The basic skills of perception, planning and language understanding are critical for robots to perform tasks in the human environments. For example, an industrial robot needs to detect objects to be manipulated, plan its motions and communicate with the human operator. A self-driving robot needs to detect objects on the road, plan where to drive and also communicate with the passenger.

In our lab, instead of manually "programming" our robots, we take a machine learning approach where we use variety of data and learning methods to train our robots. Our robots learn from watching (3D) images on the Internet, from observing people via RGB-D cameras, from observing users playing video games, and from humans giving feedback to the robot.

Here a few example videos showing our robots performing tasks using our learning algorithms.


Large-scale Knowledge-Engine for Robots. It learns concepts by searching the Internet. It can interpret natural language text, images, and videos. It watches humans and learn things from interacting with them.

Robobarista: Generalizing Manipulation in 3D Pointclouds.

Using deep learning, robot learns to transfer manipulation trajectories to novel objects utilizing a large collection of demonstrations from crowd-sourcing.

Brain4Cars: Machine Learning for Smart Car Cabins.

Cabin Sensing for Safe and Personalized Driving. Our algorithms anticipate the driver's maneuvers seconds before they occur.

Tell Me Dave: Grounding Language to Manipulation.

Grounding language to actions for a given environment taking into account ambiguity in the language and variations in the environment. Learn from users playing video games!

PlanIt: Learning User Preferences.

Robot learns context-driven user preferences on motion plans via sub-optimal feedback in Co-Active Learning setting. Learn from online rating feedback, and interactive feedback on the robots.

Detecting/Anticipating Human Activities from RGB-D videos.

Anticipate the activities a human will do next (and how!) to enable robots to plan ahead for reactive responses. Learn by watching people!

Robots Hallucinating Humans.

Just given 3D images from the Internet, robots figure out how humans use their environments. Learn by hallucinating how humans would have done it.

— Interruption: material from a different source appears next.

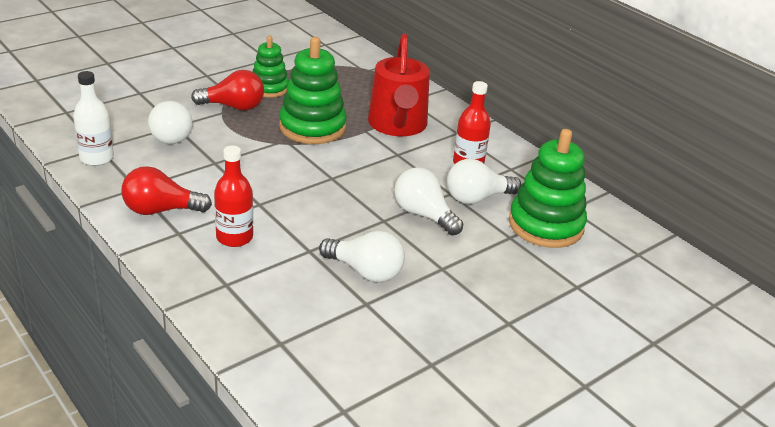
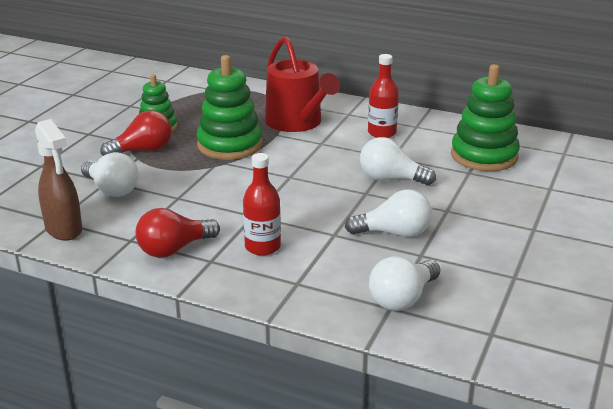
camera: 25 degrees left, 5 degrees down
(97, 158) = (64, 229): white bottle -> brown spray bottle
(477, 198) = (416, 154): white light bulb -> white light bulb (402, 299)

Manipulation: Deep Grasping, Placing and Preparing Salad.

Using deep learning methods, our algorithms learn the featuresto grasp novel objects from raw image data. Also see: robot manipulation for arranging rooms, and haptic manipulation.

3D Scene Understanding
Segment and Detect objects (and their attributes) in a 3D Scene by reasoning about their shape, appearance, and geometric properties, as well as physics-based reasoning. ROS/PCL code + dataset available. Learn through Physics!